Infelizmente, essa é uma visão que se distancia de quase todas as empresas, que possuem como único objetivo o lucro, independente do propósito, ambiente e liberdade. Podemos comparar essas corporações com uma máquina que precisa ser a mais eficiente, rápida e barata possível, enquanto os seus colaboradores se parecem com engrenagens.
Peguemos como exemplos os CEOs e outros C-levels. É natural que os profissionais nesses cargos tenham que tomar decisões complexas e dentro de uma agenda lotada, onde são acionados o tempo inteiro por diversos setores. O tempo deles é tão precioso que a camada gerencial abaixo passa dias ou semanas preparando materiais para serem levados em reuniões que, geralmente, duram poucos minutos.
Ou seja, claramente estamos diante de uma estrutura repleta de burocracia, mas que tem a possibilidade de ser evitada. Com o modelo Teal, os times conseguem ser muito mais práticos em processos do dia a dia: contratações de pessoas e de ferramentas, por exemplo, não precisam passar por todo um ciclo de aprovação. De modo geral, as pessoas são retiradas de suas pequenas bolhas para que cada uma assuma o papel que julgue competente, com uma voz ativa dentro do grupo.

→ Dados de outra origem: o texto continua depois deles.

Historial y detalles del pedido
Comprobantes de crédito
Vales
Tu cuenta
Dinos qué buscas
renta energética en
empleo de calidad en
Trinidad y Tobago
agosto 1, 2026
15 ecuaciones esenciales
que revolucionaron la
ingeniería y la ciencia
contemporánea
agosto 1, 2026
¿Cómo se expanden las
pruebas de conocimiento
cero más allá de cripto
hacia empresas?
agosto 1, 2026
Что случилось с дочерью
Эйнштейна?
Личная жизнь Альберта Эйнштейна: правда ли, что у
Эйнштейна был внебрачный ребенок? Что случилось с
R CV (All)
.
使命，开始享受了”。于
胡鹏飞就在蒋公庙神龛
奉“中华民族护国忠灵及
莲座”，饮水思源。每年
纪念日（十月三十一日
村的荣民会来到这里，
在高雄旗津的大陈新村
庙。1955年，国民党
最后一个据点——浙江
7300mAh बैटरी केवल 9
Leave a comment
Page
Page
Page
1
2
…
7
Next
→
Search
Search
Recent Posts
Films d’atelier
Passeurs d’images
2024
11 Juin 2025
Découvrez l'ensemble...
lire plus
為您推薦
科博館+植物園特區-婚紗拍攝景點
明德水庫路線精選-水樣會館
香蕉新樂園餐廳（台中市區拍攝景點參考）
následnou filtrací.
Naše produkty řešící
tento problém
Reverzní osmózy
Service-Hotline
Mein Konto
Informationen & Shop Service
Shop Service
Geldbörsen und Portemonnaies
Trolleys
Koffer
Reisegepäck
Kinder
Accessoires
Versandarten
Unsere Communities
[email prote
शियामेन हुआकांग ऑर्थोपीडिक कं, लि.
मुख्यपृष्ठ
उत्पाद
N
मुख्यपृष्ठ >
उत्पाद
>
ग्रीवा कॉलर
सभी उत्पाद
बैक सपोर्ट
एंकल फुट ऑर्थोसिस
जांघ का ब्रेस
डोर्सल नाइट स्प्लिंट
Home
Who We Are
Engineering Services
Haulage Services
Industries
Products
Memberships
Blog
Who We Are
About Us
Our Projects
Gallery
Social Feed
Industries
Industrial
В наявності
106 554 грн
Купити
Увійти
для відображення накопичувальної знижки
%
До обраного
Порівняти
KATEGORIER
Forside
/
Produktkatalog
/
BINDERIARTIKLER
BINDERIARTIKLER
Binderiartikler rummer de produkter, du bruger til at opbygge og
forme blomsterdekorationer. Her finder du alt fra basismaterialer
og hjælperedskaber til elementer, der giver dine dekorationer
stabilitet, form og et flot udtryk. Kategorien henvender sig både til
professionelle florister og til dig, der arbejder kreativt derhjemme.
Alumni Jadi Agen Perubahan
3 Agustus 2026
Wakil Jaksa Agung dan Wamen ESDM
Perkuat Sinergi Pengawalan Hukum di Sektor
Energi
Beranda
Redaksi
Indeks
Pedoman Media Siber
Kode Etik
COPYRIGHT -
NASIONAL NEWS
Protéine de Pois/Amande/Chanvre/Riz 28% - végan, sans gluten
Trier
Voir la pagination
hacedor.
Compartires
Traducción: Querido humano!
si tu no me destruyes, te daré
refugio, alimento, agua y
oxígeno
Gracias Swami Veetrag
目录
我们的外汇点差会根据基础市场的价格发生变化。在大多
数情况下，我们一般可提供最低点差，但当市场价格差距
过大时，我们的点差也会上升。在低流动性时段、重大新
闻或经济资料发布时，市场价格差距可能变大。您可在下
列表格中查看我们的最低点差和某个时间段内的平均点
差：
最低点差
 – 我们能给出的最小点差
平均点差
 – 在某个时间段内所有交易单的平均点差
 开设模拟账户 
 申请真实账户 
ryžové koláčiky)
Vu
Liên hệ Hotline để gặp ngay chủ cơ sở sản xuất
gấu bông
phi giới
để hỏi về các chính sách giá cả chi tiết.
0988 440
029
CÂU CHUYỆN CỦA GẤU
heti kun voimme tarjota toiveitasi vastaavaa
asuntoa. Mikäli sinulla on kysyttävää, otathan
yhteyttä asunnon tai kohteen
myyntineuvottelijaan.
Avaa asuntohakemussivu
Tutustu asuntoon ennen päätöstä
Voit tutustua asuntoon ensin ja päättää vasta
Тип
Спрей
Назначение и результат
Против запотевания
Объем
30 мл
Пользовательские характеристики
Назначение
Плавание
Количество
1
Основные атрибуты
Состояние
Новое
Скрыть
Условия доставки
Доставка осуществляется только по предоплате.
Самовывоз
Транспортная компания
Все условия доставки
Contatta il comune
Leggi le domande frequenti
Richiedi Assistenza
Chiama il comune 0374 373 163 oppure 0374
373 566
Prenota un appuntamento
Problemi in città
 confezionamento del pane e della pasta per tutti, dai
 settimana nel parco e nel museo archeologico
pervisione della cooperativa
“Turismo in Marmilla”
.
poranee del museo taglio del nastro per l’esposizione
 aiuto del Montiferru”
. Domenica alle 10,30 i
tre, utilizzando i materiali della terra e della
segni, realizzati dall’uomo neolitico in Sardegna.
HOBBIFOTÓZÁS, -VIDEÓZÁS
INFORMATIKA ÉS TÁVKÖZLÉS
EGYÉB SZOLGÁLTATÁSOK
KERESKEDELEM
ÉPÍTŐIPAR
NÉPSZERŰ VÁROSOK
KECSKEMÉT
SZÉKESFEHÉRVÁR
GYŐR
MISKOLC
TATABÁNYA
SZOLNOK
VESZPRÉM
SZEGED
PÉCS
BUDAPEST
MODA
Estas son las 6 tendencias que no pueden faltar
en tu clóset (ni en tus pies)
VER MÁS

Outro fato benéfico da adoção do método é que, após tomadas, todas as decisões são divulgadas para o time. Essa transparência cria um senso de comunidade entre os colaboradores e ajuda a atuar em prol da empresa, evitando que as decisões sejam voltadas apenas para impressionar a chefia.
Desafios de uma gestão descentralizada
Nota-se que, em um ambiente complexo, a pirâmide hierárquica se torna um gargalo. No entanto, onde há baixa complexidade, estruturas piramidais podem até funcionar bem, o que ilude muitos empreendedores acerca de sua eficácia. Afinal, para muitos é tentador estar em uma posição de poder, com várias regalias e uma falsa visão de que os profissionais dispostos hierarquicamente abaixo trabalham para ajudar o negócio a bel-prazer.
Portanto, abrir mão disso e conceder esse poder para o time é um dos principais desafios na implementação de uma organização Teal, especialmente no Brasil, que herdou um corporativismo forte. Por isso, ainda há a necessidade de difusão desse modelo no território brasileiro, uma vez que poucos empreendedores o conhecem. Felizmente, percebe-se que cada vez mais um seleto grupo tem curiosidade de entender melhor o seu funcionamento.
Contudo, esse sistema também exige paciência em um primeiro momento. Existem muitas etapas de descentralização e uma migração só será feita se as empresas, aos poucos, alterarem pequenas estruturas e processos. Se esses passos forem dados, é possível que o país se torne um pouco menos corporativista e possua mais liberdade em seus ambientes profissionais. Isso certamente ajudará as companhias a reterem seus talentos com mais facilidade.
*Matheus é cofundador da Invenis, legaltech cujas ferramentas ajudam escritórios de advocacia e departamentos jurídicos a tomarem decisões estratégicas com mais agilidade e precisão. Também é um dos fundadores da Associação Brasileira de Lawtechs e Legaltechs (AB2L) e foi por três anos curador da vertical de legaltechs da São Paulo Tech Week (SPTW).